A bare-chested Hamlet descends a vertiginous staircase, scarring his torso with a knife. From curtain up, we know we are in an Olivier Py staging, the producer du jour in France and its environs. His trademark bare chests make further appearances with the players and the ghost of his father, a striking figure with a bejewelled head modelled on Damien Hirst’s diamond-studded skull.

My problem with Py’s camp cabaret is that I often expect a drag queen to come on and start miming to Judy Garland. But this Hamlet, a co-production with the Theater an der Wien, where it was unveiled in 2012, manages to rise above this by fleshing out the libretto’s one-dimensional characters. This is far superior to his recent Alceste and Aida for the Paris Opera, although it still suffers from the customary chasm between theatrical intention and unsubtle execution: Laertes is a red-flag-waving rebel and the people of Elsinore parade with clenched fists and banners proclaiming “Liberté” – a clumsy political graft to remind us that the opera was written only a few years before the Paris Commune. Another unforgivable touch occurs in Ophelia’s madness scene, which is ruined by an S&M ballet of youths wearing leather dog masks. This is all a pity as Pierre-André Weitz’s set, a gloomily oppressive grey-bricked vault, provides a superb backdrop for Hamlet’s inner torment.

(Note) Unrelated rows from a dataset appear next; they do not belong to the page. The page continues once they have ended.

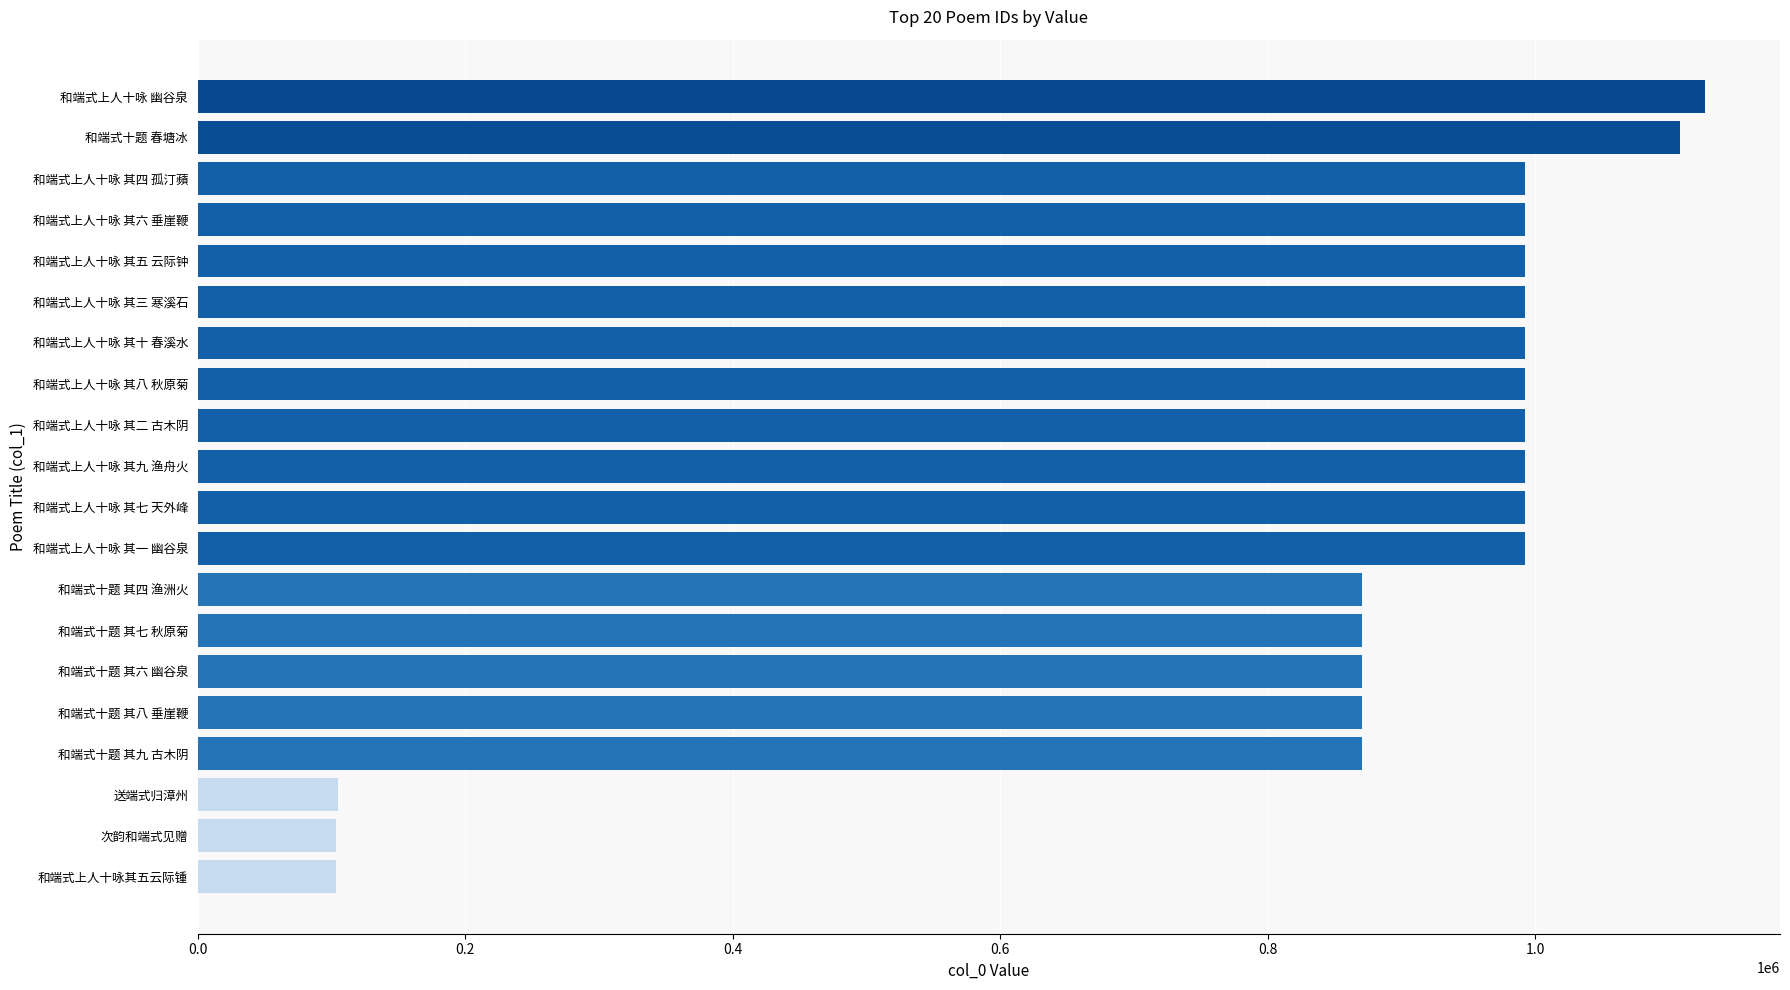

At which category does the chart reach its peak across all series?

和端式上人十咏 幽谷泉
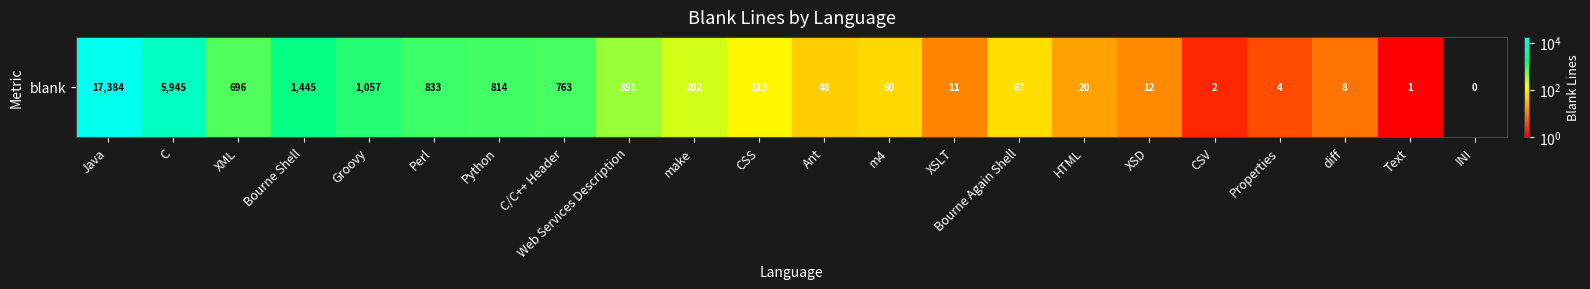

What is the sum of all values?

29836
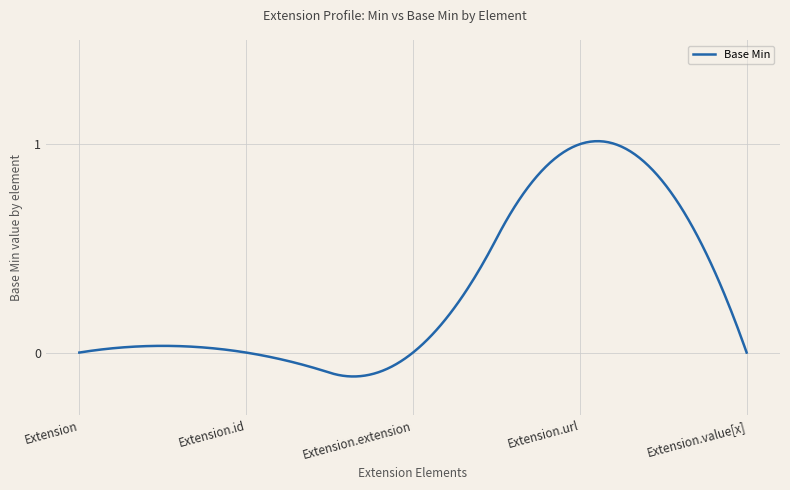

What is the difference between the maximum and minimum values?

1.1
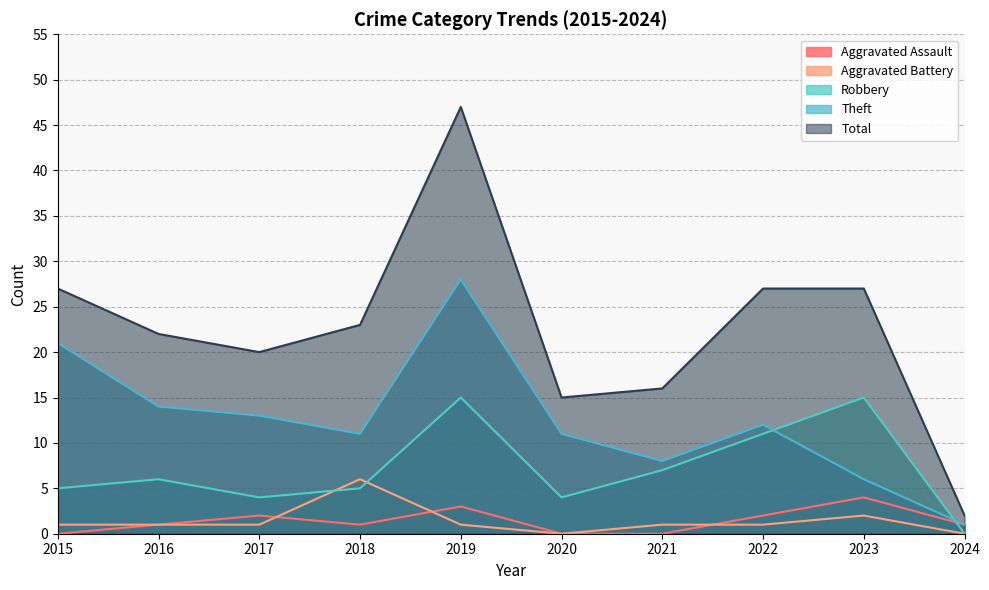

What is the difference between the maximum and minimum values in the Theft series?

27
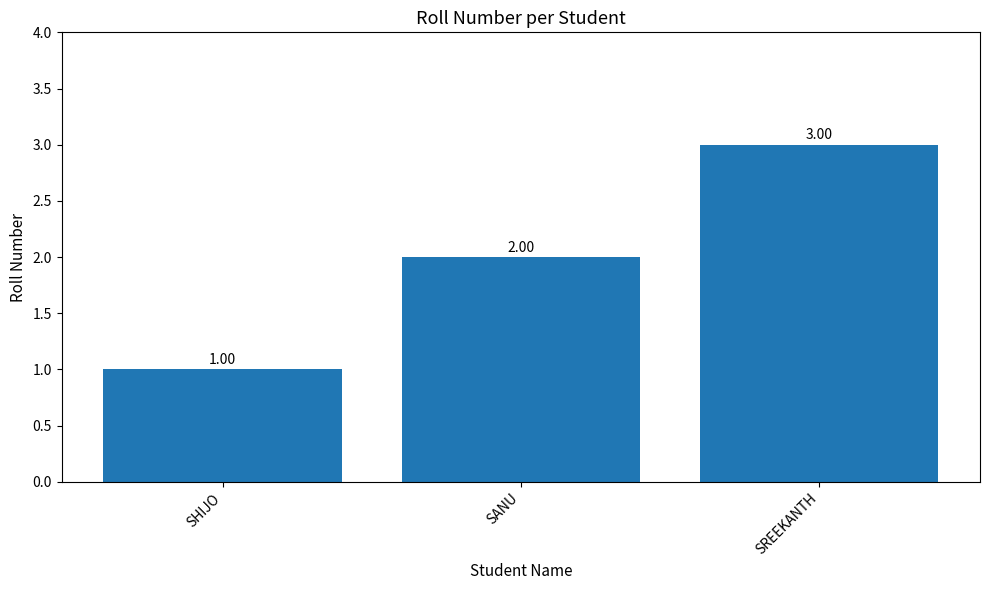

What is the difference between the values at SHIJO and SREEKANTH?

2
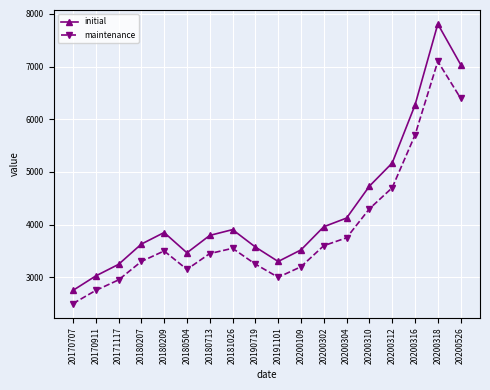

Which category has the lowest value in the initial series?

20170707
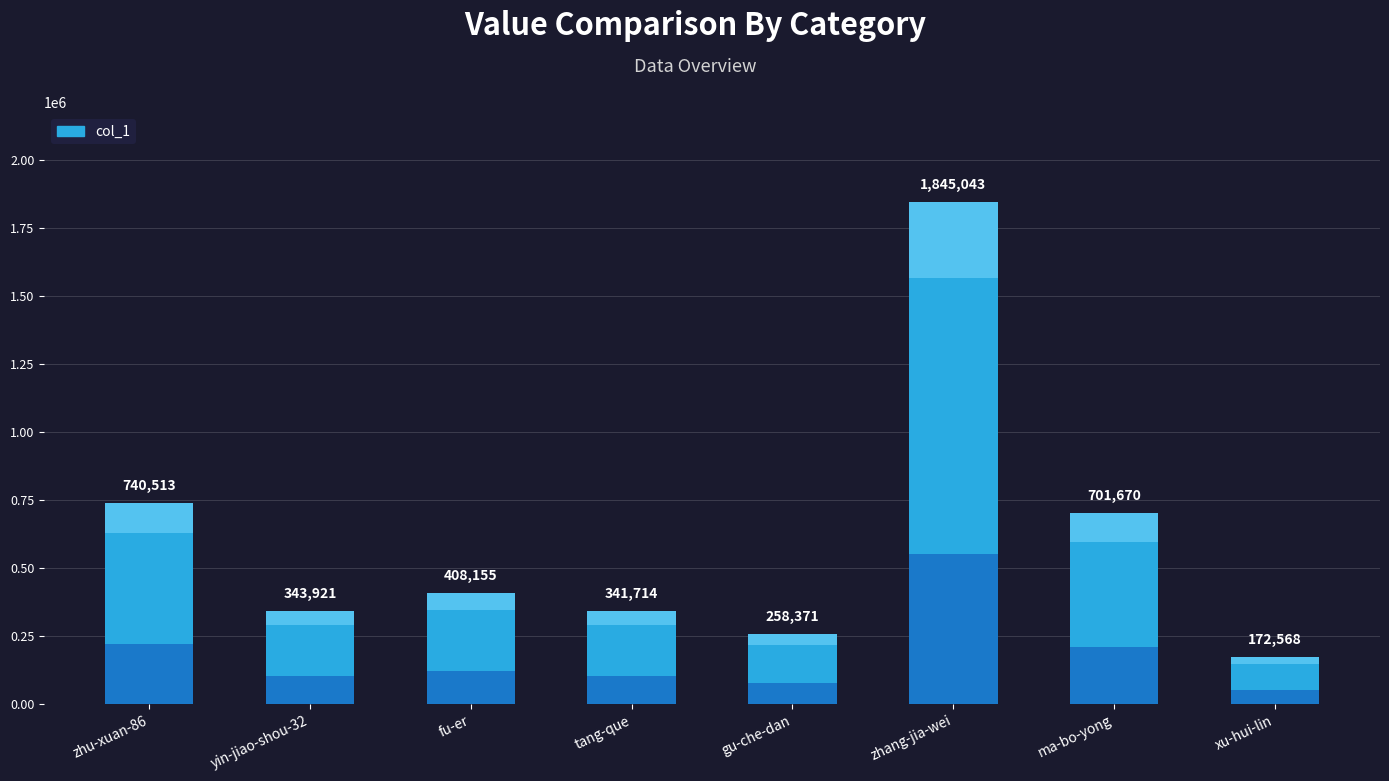

Is it true that the value at yin-jiao-shou-32 is 343921?

True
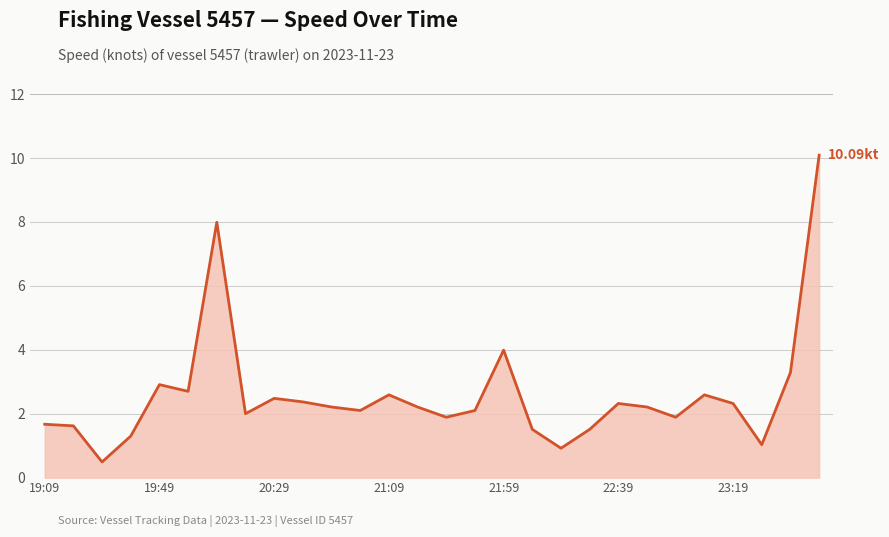

What is the difference between the maximum and minimum values?

9.6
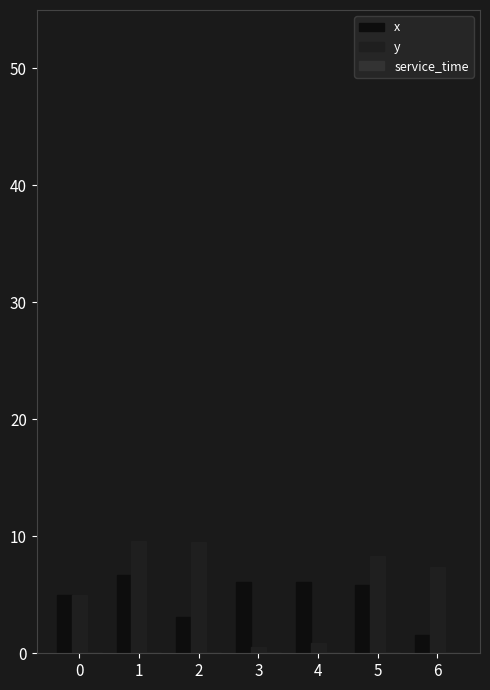

How many groups of bars are there?

7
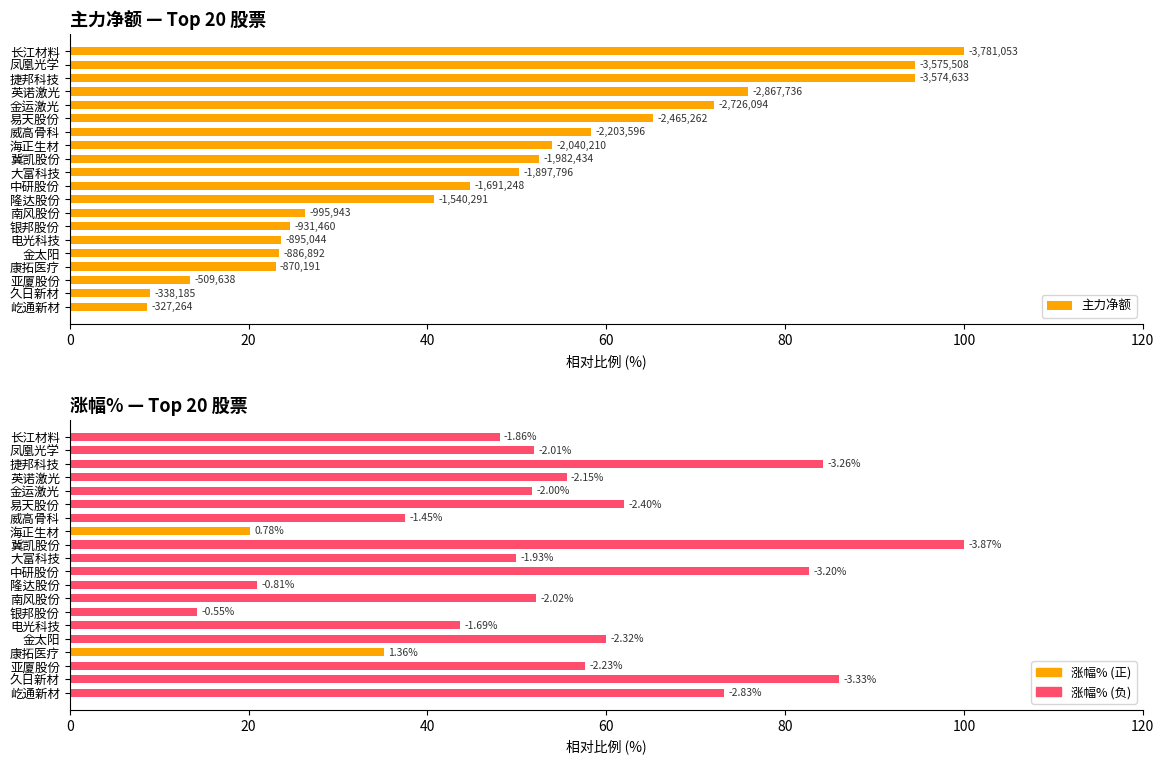

What is the spread (max minus min) of values at 易天股份?

3.2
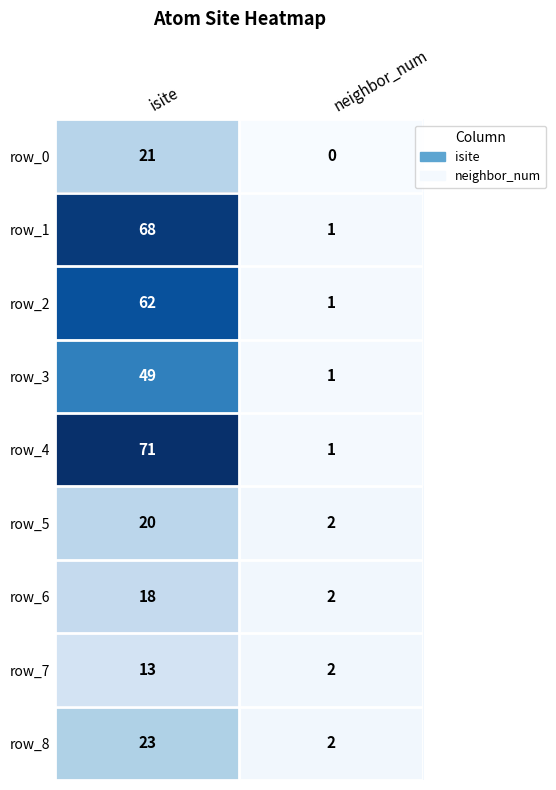

Which category has the highest value across all series?

isite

La Monnaie has nabbed the best for the two key roles. Stéphane Degout’s Hamlet is a model of suave baritone singing and sharp diction, even when he does the full Monty in a bath tub scene with his mother (Jennifer Larmore, on strong form but hampered by transatlantic French). Lenneke Ruiten, from Holland, sings Ophelia like a French native, complete with gorgeous timbre and effortless pirouettes.

Marc Minkowski, now quite as ubiquitous on the conductor’s rostrum as Py is in the director’s chair, gives Ambroise Thomas’s score all it’s got (and more), mixing sophisticated insight with devastating decibels.